Possiamo dire che la bontà di un guru è data dalla purezza della sua divulgazione? Sì, ma non solo. La sua purezza è data dal fatto che è una pecora vestita da pastore, è una pecora molto in gamba che è salita sul pulpito a condividere la sua pecoritudine. Il lupo travestito da pastore invece solitamente lo riconosci subito perché si appella alla vanità: le cosiddette vanity metrics di cui parlavo prima. Ovvero la misurazione dei like, delle visite, delle condivisioni, del fatturato, del potere… Pensa ai selfie di Bardolla o di quell’altro davanti alle Lamborghini.

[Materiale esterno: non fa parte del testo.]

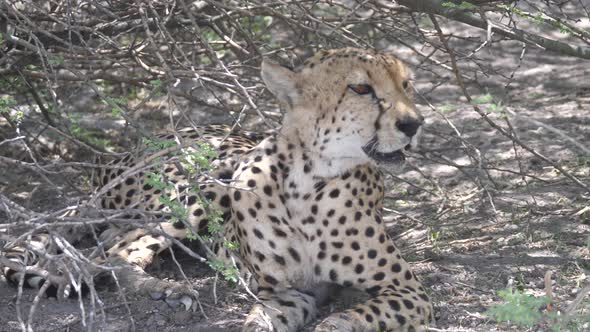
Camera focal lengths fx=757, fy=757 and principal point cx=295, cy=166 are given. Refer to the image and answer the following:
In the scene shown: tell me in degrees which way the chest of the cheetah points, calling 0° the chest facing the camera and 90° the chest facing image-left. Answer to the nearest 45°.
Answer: approximately 315°
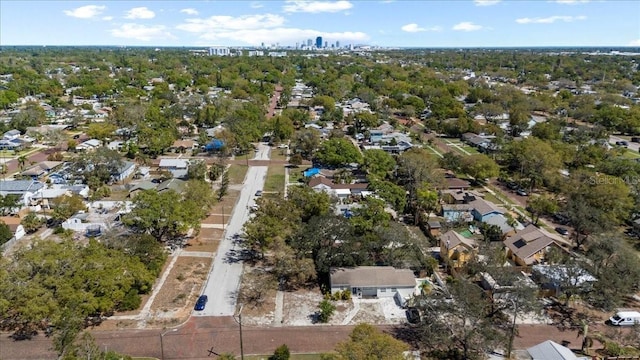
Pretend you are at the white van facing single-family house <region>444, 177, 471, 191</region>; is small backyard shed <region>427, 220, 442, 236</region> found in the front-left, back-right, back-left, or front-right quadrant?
front-left

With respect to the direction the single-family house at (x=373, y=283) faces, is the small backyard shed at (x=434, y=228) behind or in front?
behind

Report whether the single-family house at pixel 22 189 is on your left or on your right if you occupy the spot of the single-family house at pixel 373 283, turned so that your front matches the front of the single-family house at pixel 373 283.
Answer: on your right

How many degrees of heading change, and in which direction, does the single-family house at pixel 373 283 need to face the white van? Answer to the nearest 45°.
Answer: approximately 90° to its left

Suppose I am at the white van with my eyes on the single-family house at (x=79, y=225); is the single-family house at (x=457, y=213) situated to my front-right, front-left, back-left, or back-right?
front-right

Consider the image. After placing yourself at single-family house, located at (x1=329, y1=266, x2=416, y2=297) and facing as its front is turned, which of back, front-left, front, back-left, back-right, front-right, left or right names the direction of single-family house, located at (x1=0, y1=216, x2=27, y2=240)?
right

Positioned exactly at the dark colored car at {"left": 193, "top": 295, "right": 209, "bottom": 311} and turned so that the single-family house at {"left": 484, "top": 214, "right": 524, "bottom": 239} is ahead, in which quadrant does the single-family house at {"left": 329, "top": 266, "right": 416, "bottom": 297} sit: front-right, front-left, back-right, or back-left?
front-right

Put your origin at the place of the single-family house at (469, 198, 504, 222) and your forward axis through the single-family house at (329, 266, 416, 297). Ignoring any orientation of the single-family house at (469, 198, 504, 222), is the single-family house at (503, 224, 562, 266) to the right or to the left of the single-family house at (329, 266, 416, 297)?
left

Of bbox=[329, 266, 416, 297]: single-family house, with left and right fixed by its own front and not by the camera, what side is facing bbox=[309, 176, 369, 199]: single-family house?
back

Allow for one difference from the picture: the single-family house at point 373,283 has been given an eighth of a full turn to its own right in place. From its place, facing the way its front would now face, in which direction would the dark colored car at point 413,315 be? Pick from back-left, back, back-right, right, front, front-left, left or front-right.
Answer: left

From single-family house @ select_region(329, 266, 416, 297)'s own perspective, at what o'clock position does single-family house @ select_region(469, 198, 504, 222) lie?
single-family house @ select_region(469, 198, 504, 222) is roughly at 7 o'clock from single-family house @ select_region(329, 266, 416, 297).

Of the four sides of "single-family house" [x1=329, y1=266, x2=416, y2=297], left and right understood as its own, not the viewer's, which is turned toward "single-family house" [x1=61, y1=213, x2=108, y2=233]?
right

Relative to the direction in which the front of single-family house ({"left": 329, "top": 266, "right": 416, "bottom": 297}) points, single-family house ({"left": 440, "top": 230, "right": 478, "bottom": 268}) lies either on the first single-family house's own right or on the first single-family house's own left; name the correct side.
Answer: on the first single-family house's own left

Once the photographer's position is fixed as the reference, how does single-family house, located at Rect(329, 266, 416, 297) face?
facing the viewer

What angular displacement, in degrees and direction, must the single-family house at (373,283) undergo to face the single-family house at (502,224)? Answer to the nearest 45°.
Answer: approximately 135° to its left

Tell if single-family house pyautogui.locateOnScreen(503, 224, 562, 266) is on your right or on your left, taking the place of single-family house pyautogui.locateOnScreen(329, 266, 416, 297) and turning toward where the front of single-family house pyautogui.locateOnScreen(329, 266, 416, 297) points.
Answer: on your left

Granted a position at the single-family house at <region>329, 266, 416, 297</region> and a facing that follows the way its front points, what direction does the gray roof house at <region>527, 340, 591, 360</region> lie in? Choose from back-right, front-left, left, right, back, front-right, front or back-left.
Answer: front-left

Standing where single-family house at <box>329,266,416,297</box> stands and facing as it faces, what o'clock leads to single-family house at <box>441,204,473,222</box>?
single-family house at <box>441,204,473,222</box> is roughly at 7 o'clock from single-family house at <box>329,266,416,297</box>.
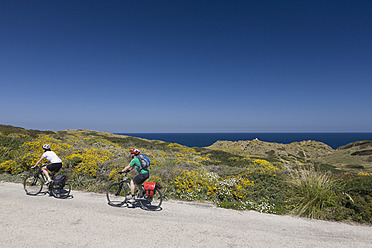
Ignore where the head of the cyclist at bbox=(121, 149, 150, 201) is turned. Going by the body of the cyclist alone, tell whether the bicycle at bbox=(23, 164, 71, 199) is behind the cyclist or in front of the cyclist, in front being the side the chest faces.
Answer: in front

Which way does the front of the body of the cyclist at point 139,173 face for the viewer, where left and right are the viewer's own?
facing to the left of the viewer

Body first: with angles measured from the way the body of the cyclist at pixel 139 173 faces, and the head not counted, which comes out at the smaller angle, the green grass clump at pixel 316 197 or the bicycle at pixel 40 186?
the bicycle

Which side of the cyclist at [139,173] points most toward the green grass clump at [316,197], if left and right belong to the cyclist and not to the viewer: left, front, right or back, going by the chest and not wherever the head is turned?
back
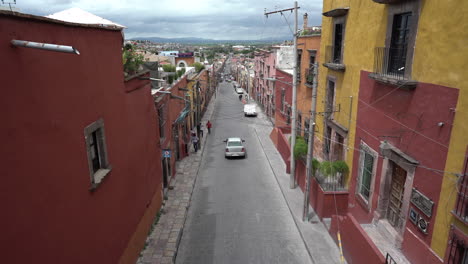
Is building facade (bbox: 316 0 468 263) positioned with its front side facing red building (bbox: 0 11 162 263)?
yes

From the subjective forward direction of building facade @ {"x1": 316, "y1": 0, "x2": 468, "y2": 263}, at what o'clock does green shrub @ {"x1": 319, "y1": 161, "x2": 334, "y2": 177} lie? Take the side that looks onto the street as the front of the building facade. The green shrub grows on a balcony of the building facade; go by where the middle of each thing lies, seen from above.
The green shrub is roughly at 3 o'clock from the building facade.

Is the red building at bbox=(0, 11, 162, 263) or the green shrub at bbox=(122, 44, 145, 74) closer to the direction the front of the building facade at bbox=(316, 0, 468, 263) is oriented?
the red building

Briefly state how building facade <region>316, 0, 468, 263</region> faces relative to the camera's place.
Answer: facing the viewer and to the left of the viewer

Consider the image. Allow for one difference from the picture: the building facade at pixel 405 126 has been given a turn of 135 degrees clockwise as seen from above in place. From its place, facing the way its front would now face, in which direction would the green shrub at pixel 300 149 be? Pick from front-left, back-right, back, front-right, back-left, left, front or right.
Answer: front-left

Che sia una pecora o un lupo, il suo lavoro di pastore è davvero impegnativo e difficile. E allora per chi ho scritto questo post? Sono molto preoccupato per le pecore. Nei momenti di difficoltà, purtroppo, cercano ancora di più la protezione di un pastore. E mi piacerebbe che scegliessero con intelligenza e con dignità. Negli ultimi due anni vanno di moda libri pessimi sulla gestione del tempo, sulla persuasione, sulla PNL, con titoli sensazionalistici.

Un paio di settimane fa un guru che si è posizionato come esperto di growth hacking (ma non l’ha mai fatto in vita sua) ha segnalato un software di grafica in sconto. Dando una sfogliata ai commenti, penso che ne abbia venduto un centinaio. Cento pecore che hanno comprato un programma a 50 euro che non useranno mai. È questo il tipo di persuasione a cui ambite? Essere famosi come “esperti in” e vendere aria fritta a pecore bisognose?

Essere pecore sì ma con dignità

Quando qualcuno mi chiede la connessione LinkedIn, solitamente entro nel suo profilo e la prima cosa che faccio è guardare le sue Attività, cioè cosa commenta, cosa posta e cosa condivide. La maggior parte interagisce esclusivamente con questi simil-guru (validi e meno validi), posta solo una volta a settimana, anche ogni due settimane, post autocelebrativi/aziendali senza anima. In genere la pecora commenta e condivide per l’80-90% post di pastori, perché senza pastore non riuscirebbe a comunicare la propria identità.

Il lavoro del guru, sui social, diventa quindi quello di proiettare la propria identità sul gregge (penso sempre alla serie The Following, purtroppo rimasta incompleta per… carenza di pubblico, pensa un po’!) che, evidentemente, ha una crisi di identità. Non dico che domani non devi più condividere i meravigliosi meme di Veronica Gentili o i grafici di Neil Patel, che valgono davvero tanto, ma dico di farlo con la tua identità e di non provare a imitarli, facendo anche tu grafici e meme.

Dico che almeno una volta a settimana, su LinkedIn, forse è meglio scrivere un tuo pensiero reale, un tuo sentimento, una tua personalissima sinapsi. No?